Gcn2

GCN2 (general control nonderepressible 2) is a serine/threonine-protein kinase that senses amino acid deficiency through binding to uncharged transfer RNA (tRNA). It plays a key role in modulating amino acid metabolism as a response to nutrient deprivation.

Serine/threonine-protein kinase GCN2
Crystal structure of GCN2
Identifiers
SymbolGCN2
Alt. symbolsAAS1
NCBI gene851877
PDB1zyc
UniProtP15442

Introduction

GCN2 is the only known eukaryotic initiation factor 2α kinase (eIF2α) in Saccharomyces cerevisiae.[1] It inactivates eIF2α by phosphorylation at Serine 51 under conditions of amino acid deprivation, resulting in repression of general protein synthesis whilst allowing selected mRNA such as GCN4 to be translated due to regions upstream of the coding sequence. Elevated levels of GCN4 stimulate the expression of amino acid biosynthetic genes, which code for enzymes required to synthesize all 20 major amino acids.

Structure

Protein kinase GCN2 is a multidomain protein and its C-terminus contains a region homologous to histidyl-tRNA synthetase (HisRS) next to the kinase catalytic moiety.[2] This HisRS-like region forms a dimer and dimerization is required for GCN2 function. The crucial contribution to GCN2 function is the promotion of tRNA binding and the stimulation of the kinase domain via physical interaction.
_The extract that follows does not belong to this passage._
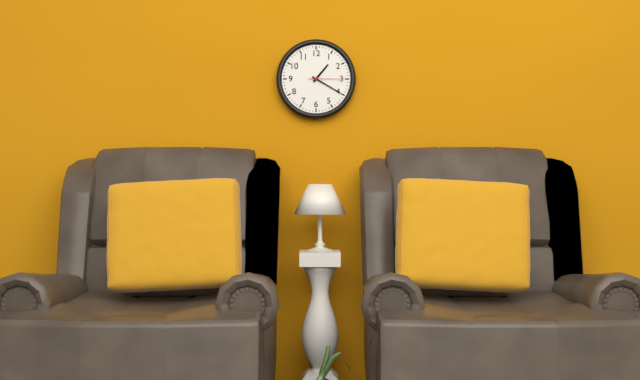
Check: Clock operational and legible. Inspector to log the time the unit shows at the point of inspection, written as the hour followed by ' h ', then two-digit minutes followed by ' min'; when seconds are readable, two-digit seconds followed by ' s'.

Binding of uncharged tRNA to this synthetase-like domain induces a conformational change in which the GCN2 domains rotate 180° normal to the dimerization surface and thereby transpose from their antiparallel to a parallel orientation. Subsequently, the autoinhibited form of GCN2 is activated.[3]

GCN2 autoinhibition results from a conformation that restricts ATP binding. ATP binding induces autophosphorylation of an activation loop which leads to maximal GCN2 kinase activity.[4]

Function

Regulation of translation

Figure 1:Overview over the functions of GCN2. (GCN1/GCN20=GCN1p/GCN20p binding site; PsiKD = unknown function; KD = Kinase Domain; HisRS = histidyl-tRNA synthetase) Adapted from[5]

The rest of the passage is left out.